The library has helped stock mobile libraries that travel the country. Its staff members have also assisted in setting up a “pop-up” school in the previous National Library building for roughly 100 children displaced from their homes by fighting along the Lebanese border.
In the library’s reading room stand scores of chairs, each one holding a book chosen to represent one of the hostages taken on Oct. 7...
The library also has found new ways to serve its core mission as a custodian of collective national memory — painful as this new chapter is.
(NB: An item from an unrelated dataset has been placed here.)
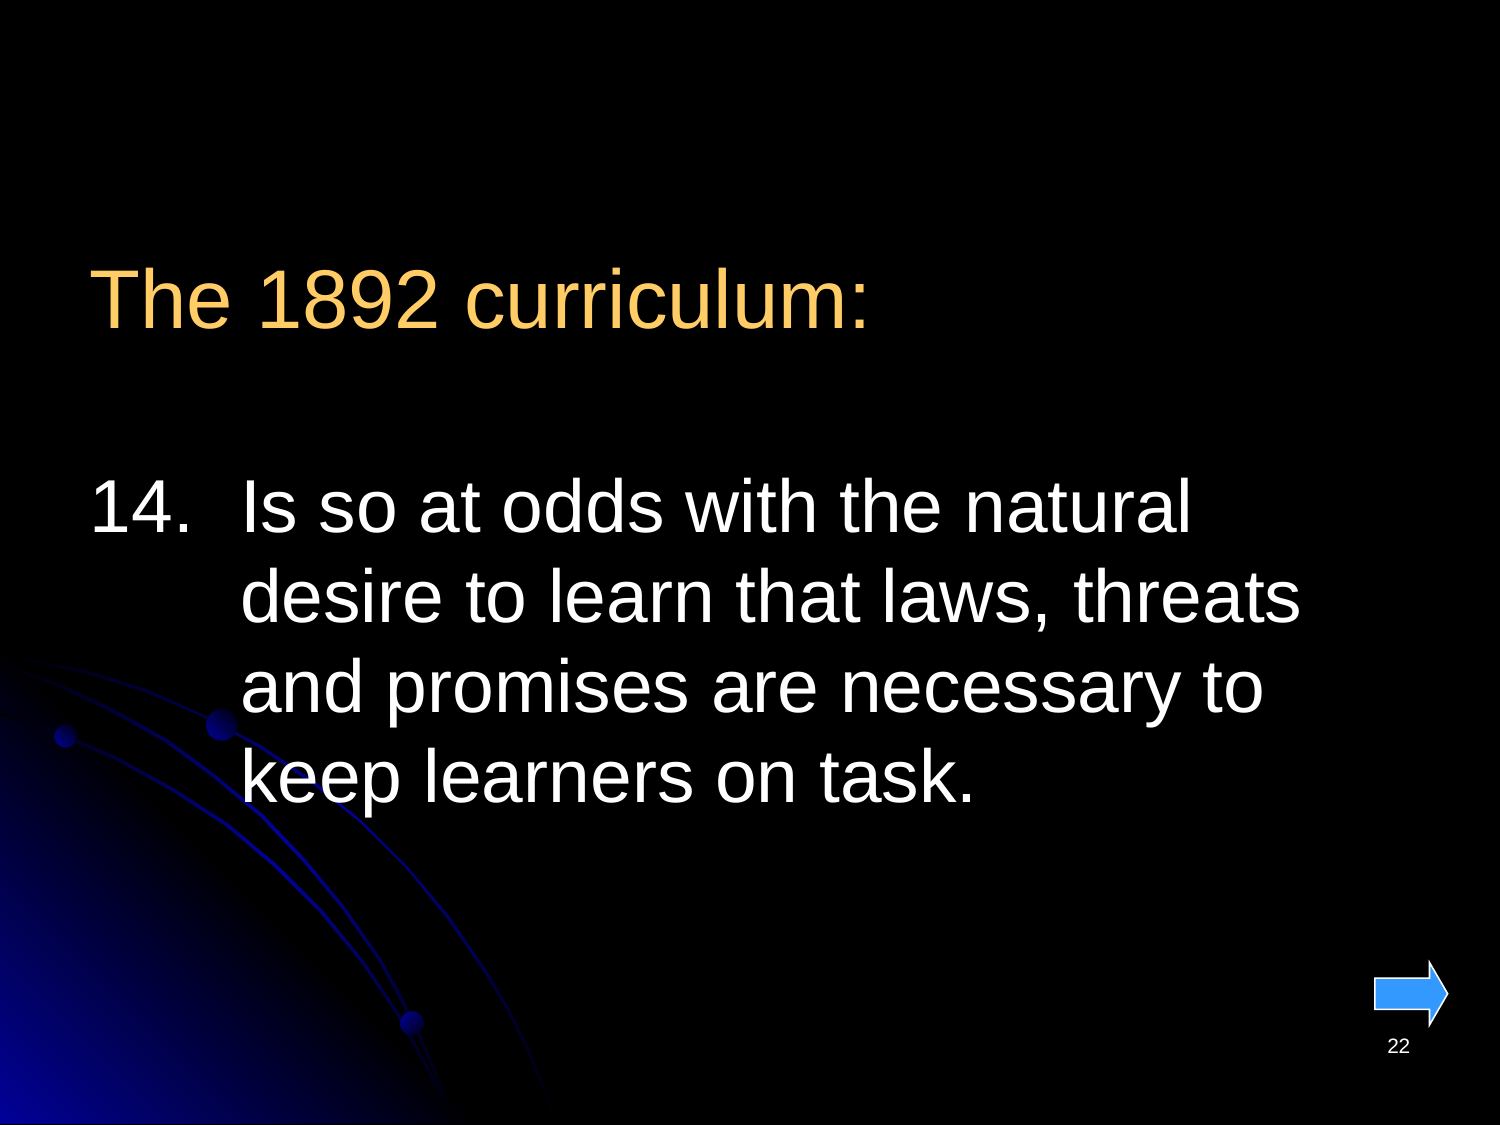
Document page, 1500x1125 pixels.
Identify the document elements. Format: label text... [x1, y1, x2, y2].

Library workers are salvaging and digitizing local archives from the ravaged communities overrun on Oct. 7. And staffers like Ms. Cooper are gathering and archiving WhatsApp conversations, in recognition of their documentary value. In Kibbutz Be’eri, the site of some of the worst atrocities on Oct. 7, one the more reliable logs of the day’s events are the messages sent on the community’s group chat."